Extrait =

======

Louis Paul Motaze, ministre de l’Economie, de la Planification et de l’Aménagement du territoire (MINEPAT).


Monsieur le ministre, après ces assises de Douala, l’Afrique Centrale va-t-elle enfin parler d’une même voix ?

L’Afrique Centrale parle déjà d’une même voix, en ce sens que tous les pays sont d’accord pour que la sous-région, dans le cadre de ces APE avec l’Union Européenne, signe un document commun. C’est ce qui justifie l’existence du Comité ministériel qui vient de se réunir à Douala pour la quatorzième fois. Il était question de voir comment faire avancer les négociations qui ont tendance à piétiner entre l’Union Européenne et l’Afrique Centrale. Le Cameroun, en tant que leader de la sous-région, avait pris sur lui de signer un accord d’étape avec l’Union Européenne qui rentre en application le 4 août prochain. Cette application risque de mettre à mal le dispositif douanier sous-régional. Raison pour laquelle les Etats d’Afrique Centrale, réticents à signer un accord, ont accepté d’adhérer à un processus devant aboutir à un accord global qui puisse permettre de sauvegarder le dispositif douanier sous-régional.

A l’issue de la réunion de Douala, un consensus s’est fait à l’idée de préparer un projet d’accord qui partirait de l’accord signé par le Cameroun en y intégrant toutes les améliorations. Ce projet d’accord devra être validé par les ministres vers la fin de ce mois de juin à Libreville puis, soumis à S.E. Ali Bongo Ondimba du Gabon, désigné par ses pairs comme parrain des négociations. Selon la volonté exprimée par ce dernier, c’est ce projet d’accord qu’il soumettra à certains hauts responsables européens comme la proposition de l’Afrique Centrale à l’Union Européenne, en espérant que les négociations vont reprendre rapidement et pourront aboutir d’ici le 4 août 2016, date de l’entrée en vigueur de l’accord signé avec le Cameroun, sauf si les négociations en disposaient autrement.

Qu’est ce qui a motivé le choix du Cameroun de ratifier cet Accord ?

======

Lignes de données =
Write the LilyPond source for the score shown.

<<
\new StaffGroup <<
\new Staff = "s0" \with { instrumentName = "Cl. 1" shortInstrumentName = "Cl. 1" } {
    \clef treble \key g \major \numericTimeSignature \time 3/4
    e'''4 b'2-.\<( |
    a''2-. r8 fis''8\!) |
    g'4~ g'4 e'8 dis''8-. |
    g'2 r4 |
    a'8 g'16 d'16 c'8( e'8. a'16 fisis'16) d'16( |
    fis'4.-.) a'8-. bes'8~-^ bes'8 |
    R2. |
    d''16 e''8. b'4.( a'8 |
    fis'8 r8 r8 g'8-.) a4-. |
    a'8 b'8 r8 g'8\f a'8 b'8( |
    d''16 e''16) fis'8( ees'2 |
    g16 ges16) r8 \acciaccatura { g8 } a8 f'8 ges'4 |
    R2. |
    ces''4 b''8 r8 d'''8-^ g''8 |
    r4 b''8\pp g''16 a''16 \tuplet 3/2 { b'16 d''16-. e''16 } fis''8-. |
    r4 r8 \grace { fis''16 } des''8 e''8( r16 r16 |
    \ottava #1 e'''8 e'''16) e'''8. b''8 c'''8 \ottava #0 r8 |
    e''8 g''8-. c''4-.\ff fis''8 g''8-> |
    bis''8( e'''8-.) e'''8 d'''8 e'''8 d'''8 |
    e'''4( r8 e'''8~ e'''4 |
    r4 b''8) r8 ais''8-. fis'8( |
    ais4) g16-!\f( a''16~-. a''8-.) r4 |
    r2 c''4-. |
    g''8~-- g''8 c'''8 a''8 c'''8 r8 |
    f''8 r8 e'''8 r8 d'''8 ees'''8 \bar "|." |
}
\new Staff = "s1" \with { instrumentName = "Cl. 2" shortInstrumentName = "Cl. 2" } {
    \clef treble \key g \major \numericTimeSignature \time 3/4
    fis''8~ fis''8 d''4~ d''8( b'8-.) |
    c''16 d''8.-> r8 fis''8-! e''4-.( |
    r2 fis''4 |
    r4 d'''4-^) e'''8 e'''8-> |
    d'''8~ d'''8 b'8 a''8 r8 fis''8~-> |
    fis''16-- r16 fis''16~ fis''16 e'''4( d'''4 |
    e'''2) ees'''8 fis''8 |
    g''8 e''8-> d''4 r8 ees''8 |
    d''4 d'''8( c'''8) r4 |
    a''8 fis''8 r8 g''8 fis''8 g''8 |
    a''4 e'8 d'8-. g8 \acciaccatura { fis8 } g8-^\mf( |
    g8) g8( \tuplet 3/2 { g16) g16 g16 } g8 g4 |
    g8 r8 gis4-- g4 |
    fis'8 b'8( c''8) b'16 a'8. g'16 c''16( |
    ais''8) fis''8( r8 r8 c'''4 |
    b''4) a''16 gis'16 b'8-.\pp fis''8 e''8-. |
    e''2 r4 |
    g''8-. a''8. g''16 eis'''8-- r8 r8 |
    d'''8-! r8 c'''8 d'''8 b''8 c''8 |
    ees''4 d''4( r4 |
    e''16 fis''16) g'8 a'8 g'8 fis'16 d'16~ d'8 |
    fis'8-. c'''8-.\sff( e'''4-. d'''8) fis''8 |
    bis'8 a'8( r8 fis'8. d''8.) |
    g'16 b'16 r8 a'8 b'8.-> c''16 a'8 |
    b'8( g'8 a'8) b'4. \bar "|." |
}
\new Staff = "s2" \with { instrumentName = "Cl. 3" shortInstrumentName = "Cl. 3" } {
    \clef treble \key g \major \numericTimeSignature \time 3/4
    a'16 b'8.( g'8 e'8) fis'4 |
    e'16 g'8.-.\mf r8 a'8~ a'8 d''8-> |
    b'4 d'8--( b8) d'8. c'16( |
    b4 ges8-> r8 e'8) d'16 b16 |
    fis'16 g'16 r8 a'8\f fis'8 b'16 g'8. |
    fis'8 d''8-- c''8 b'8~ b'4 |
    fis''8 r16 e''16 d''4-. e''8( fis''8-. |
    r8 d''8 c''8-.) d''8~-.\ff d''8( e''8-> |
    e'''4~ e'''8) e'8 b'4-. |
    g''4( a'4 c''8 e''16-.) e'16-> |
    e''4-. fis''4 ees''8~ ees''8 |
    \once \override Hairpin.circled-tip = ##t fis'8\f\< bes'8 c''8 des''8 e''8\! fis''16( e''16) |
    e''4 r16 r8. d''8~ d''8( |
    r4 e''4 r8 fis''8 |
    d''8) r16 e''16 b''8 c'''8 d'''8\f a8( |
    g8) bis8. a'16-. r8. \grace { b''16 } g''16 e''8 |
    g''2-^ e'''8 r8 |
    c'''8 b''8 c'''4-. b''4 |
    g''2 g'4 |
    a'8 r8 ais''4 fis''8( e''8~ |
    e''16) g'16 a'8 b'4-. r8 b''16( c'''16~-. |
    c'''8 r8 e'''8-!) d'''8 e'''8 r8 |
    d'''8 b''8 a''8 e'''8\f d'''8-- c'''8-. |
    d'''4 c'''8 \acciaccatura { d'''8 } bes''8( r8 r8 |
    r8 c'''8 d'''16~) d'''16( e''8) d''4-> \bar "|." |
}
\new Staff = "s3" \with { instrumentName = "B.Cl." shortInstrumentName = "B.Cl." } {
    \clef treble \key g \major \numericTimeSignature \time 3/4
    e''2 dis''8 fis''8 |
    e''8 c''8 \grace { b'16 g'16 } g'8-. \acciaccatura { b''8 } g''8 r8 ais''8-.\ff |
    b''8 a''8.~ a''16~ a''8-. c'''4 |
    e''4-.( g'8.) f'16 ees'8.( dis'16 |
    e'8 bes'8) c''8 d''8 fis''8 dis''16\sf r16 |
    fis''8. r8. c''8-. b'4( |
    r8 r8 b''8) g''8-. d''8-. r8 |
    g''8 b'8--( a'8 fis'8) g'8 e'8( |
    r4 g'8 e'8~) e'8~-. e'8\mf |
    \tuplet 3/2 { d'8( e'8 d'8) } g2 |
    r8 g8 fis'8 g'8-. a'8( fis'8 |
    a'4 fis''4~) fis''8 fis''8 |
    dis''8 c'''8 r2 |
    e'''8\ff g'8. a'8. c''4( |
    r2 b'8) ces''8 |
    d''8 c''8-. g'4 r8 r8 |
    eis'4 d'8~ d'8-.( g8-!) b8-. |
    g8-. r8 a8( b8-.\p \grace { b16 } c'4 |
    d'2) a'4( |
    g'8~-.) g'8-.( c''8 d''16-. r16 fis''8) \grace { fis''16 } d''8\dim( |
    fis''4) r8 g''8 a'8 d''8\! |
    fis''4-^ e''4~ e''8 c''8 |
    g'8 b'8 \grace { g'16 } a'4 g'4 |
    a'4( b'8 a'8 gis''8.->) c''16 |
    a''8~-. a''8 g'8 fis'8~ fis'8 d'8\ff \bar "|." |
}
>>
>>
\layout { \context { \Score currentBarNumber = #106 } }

======

Tâches à effectuer =
**a.** Reproduisez fidèlement l’extrait, depuis « A l’issue de » jusqu’à « en disposaient autrement. » inclus.
**b.** Reprenez l’entretien sur les accords de partenariat économique entre l’Afrique centrale et l’Union européenne, à la suite de sa dernière phrase.

Réponses =
**a.**
A l’issue de la réunion de Douala, un consensus s’est fait à l’idée de préparer un projet d’accord qui partirait de l’accord signé par le Cameroun en y intégrant toutes les améliorations. Ce projet d’accord devra être validé par les ministres vers la fin de ce mois de juin à Libreville puis, soumis à S.E. Ali Bongo Ondimba du Gabon, désigné par ses pairs comme parrain des négociations. Selon la volonté exprimée par ce dernier, c’est ce projet d’accord qu’il soumettra à certains hauts responsables européens comme la proposition de l’Afrique Centrale à l’Union Européenne, en espérant que les négociations vont reprendre rapidement et pourront aboutir d’ici le 4 août 2016, date de l’entrée en vigueur de l’accord signé avec le Cameroun, sauf si les négociations en disposaient autrement.

**b.**
Le Cameroun a pris la décision de parapher et de signer un accord intérimaire avec l’Union Européenne (UE) pour éviter toute perturbation de ses exportations vers l'UE après le 31 décembre 2007. Il a bénéficié à cet effet, dès le 1er janvier 2008, d’un accès libre et sans précédent au marché de l'UE pour ses produits d'exportation tels que la banane, l'aluminium, les produits transformés du cacao, les contreplaqués, et d'autres produits agricoles frais ou transformés. En concluant un Accord bilatéral avec l’Union Européenne, le Cameroun a voulu «préserver» ses intérêts commerciaux, sans toutefois ignorer les chocs négatifs exogènes susceptibles de dégrader la compétitivité de ses produits, dont il doit se prémunir et apporter des réponses appropriées. Donc, la ratification par le Cameroun de l’Accord d’Etape relève d’une approche stratégique globale, qui vise la conquête des nouvelles parts de marché sur la scène internationale et surtout, la préservation de l’accès préférentiel de ses produits d’exportation sur le marché européen, en attendant la conclusion d’un APE régional complet et équilibré.

Quelles sont les principales caractéristiques de cet APE intérimaire ?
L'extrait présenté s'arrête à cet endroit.